Extracted records:
--
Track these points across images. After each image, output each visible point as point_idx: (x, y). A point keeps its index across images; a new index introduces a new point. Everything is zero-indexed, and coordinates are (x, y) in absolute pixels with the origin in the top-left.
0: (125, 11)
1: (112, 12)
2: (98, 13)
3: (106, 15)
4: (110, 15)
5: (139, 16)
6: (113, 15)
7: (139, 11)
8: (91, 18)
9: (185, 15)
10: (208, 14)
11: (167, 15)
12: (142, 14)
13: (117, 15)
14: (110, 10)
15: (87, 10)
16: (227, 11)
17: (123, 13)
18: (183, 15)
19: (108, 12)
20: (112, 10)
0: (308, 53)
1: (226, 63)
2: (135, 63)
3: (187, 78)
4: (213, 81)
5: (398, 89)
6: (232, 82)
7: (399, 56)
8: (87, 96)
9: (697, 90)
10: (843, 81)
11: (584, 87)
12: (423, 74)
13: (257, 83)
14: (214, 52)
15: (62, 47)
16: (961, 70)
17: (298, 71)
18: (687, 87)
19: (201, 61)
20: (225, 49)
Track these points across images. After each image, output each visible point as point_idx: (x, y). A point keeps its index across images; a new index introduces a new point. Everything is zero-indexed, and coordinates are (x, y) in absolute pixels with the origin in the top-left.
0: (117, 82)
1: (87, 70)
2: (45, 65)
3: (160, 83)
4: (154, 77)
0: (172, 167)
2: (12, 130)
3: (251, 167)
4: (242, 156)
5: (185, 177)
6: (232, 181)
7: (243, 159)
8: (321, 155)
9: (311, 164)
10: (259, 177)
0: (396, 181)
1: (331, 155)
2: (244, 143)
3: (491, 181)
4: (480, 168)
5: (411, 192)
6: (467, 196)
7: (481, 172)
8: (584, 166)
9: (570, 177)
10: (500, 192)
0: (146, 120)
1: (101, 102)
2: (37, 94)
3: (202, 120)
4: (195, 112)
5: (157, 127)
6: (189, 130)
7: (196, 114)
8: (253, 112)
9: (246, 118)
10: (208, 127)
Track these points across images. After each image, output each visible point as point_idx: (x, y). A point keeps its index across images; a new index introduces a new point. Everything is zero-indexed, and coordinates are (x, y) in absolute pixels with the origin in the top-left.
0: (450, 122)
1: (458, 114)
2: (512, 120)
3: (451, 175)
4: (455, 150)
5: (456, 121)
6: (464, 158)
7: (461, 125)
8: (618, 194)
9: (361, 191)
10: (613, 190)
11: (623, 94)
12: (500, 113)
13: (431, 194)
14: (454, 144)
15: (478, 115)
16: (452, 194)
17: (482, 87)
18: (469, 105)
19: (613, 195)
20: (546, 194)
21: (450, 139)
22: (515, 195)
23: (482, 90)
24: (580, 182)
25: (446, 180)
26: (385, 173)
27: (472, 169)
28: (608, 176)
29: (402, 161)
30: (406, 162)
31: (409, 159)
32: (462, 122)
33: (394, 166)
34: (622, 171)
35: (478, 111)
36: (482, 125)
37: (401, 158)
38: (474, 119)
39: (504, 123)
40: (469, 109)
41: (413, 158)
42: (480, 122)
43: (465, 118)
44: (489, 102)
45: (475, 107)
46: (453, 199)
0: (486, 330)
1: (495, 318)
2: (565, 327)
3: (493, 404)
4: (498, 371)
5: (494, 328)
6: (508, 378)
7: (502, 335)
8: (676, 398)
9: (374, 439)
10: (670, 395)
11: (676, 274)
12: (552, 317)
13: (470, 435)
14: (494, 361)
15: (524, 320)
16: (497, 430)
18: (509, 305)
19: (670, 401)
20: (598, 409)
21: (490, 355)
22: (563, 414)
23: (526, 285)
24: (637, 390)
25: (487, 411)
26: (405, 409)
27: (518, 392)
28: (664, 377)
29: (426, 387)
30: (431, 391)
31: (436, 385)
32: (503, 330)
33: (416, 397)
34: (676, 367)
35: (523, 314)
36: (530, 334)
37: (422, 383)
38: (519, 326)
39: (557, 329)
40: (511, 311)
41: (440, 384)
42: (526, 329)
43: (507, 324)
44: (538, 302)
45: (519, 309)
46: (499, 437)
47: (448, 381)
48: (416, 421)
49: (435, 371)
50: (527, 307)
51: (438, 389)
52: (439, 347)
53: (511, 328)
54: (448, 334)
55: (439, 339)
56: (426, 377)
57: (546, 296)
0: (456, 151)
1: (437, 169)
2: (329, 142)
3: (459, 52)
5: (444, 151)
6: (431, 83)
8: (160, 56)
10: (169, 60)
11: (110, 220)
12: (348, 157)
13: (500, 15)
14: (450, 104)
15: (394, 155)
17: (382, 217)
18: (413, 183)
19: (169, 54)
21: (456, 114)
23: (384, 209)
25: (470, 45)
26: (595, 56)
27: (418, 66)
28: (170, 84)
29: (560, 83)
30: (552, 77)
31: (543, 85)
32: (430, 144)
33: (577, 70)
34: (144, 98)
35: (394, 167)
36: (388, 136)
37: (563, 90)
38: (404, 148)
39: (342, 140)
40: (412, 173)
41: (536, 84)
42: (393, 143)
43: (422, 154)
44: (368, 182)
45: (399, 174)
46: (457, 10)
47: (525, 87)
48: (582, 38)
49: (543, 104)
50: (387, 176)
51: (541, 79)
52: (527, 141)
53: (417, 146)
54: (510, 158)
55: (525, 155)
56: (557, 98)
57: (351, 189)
--
● DIRECTIONS FOR THIS TASK
Please give an exact copy of the entries above, from the line with "36: (482, 125)" down to the line with "49: (435, 371)", inclusive, and nothing else.

● REPLY TO THE EXERCISE
36: (482, 125)
37: (401, 158)
38: (474, 119)
39: (504, 123)
40: (469, 109)
41: (413, 158)
42: (480, 122)
43: (465, 118)
44: (489, 102)
45: (475, 107)
46: (453, 199)
0: (486, 330)
1: (495, 318)
2: (565, 327)
3: (493, 404)
4: (498, 371)
5: (494, 328)
6: (508, 378)
7: (502, 335)
8: (676, 398)
9: (374, 439)
10: (670, 395)
11: (676, 274)
12: (552, 317)
13: (470, 435)
14: (494, 361)
15: (524, 320)
16: (497, 430)
18: (509, 305)
19: (670, 401)
20: (598, 409)
21: (490, 355)
22: (563, 414)
23: (526, 285)
24: (637, 390)
25: (487, 411)
26: (405, 409)
27: (518, 392)
28: (664, 377)
29: (426, 387)
30: (431, 391)
31: (436, 385)
32: (503, 330)
33: (416, 397)
34: (676, 367)
35: (523, 314)
36: (530, 334)
37: (422, 383)
38: (519, 326)
39: (557, 329)
40: (511, 311)
41: (440, 384)
42: (526, 329)
43: (507, 324)
44: (538, 302)
45: (519, 309)
46: (499, 437)
47: (448, 381)
48: (416, 421)
49: (435, 371)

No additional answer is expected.